ANCAK BU TEDBİRLERİ ALMAK BİLGİ BİRİKİMİ VE ÖZVERİ GEREKTİRİRDİ YILLARCA BU KURULUŞTAKİ UZMAN VE EHİL KİŞİLER SİYASİ YAPTIRIMLARLA HARCANDIĞI İÇİN BİLİRKİŞİ SIKINTISI İÇİNE DÜŞEN BU KURULUŞLARDAN HER NE PAHASINA OLURSA OLSUN ÖZELLEŞTİRME FURYASIDA VARKEN SATIP KURTULMA GİBİ KOLAY BİR YÖNTEM UYGULANMIŞTIR. BU KIYIMLARDAN EN ÇOK NASİBİNİ ALANLARDA BİZ VETERİNER HEKİMLER OLMUŞUZDUR. BİLGİ VE LİYAKATLARINA BAKILMADAN HARCANAN MESLEKTAŞLARIMIZ BİR SÜRE SIKINTI ÇEKMİŞ OLABİLİRLER AMA BUNDAN DA ÖNEMLİSİ ÜLKE HAYVANCILIĞININ UĞRADIĞI ZARARIN TELAFİSİ HEMEN HEMEN İMKANSIZ BOYUTLARA ULAŞMIŞTIR.

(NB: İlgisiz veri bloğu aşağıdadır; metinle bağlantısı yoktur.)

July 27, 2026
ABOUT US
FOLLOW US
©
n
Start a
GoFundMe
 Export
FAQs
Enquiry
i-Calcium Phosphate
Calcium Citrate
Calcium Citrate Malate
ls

Ülkemizdeki hayvan varlığının sürekli olarak azalması, mevcutlarında bakım ve besleme girdilerindeki sürekli yükselişi nedeni ile küçük işletmelerin zarar etmeleri üretim kalitesini düşürmektedir. Tarım ve hayvancılıktaki geriye gidiş bundan kısa bir süre önce dünyada beslenme açısından kendisine yeten 7 ülkeden birisi olan ülkemizin, bugün bu kalemlerde ithalat yapan bir ülke konumuna gelmesine neden olmuştur. Et ve Balık Kurumu işletmeleri birer birer yok pahasına elden çıkarılırken bu hayati tesislerin yerinde şimdi alış veriş merkezleri yükselmektedir. Bu tesislerin elden çıkması neticesinde kontrolsüz ve kaçak kesimler artmıştır. İl merkezlerinde kesim yapılacak resmi kuruluşların kalmayışı çevre ilçelerde kesim mecburiyeti getirmiştir. Bu bağlamda Belediyelerde çalıştırılan Veteriner Hekim sayılarının da günden güne azaltılması ve yetkilerinin ellerinden alınması HALK SAĞLIĞINA İNDİRİLEN DARBEDİR.
Şimdi hatadan dönmek için bu kuruluşların yeniden yapılandırılmaları için çalışmalar yapıldığını veya böyle bir düşünceye gelindiğini içim burkularak izlemekteyim. Yok pahasına satılan kuruluşların kaybedilen tesisleri bırakın, sadece arazilerini bugün geriye alabilmek mümkün müdür? Örneğin Gimat çalışanlarına satılan ve yerinde şimdi
Migros bulunan ANKARA ET KOMBİNASI’nın arazisini veya BURSA ET KOMBİNASI’nın ve buna benzer pek çok örnek verilebilecek kurum işletmelerinin tekrar tesisi bizlere kaça mal olacaktır? İşte bu nedenlerle benim bir türlü anlayamadığım bu konuyu birileri tabii ki bu kararları veren birileri lütfen bana anlatsın.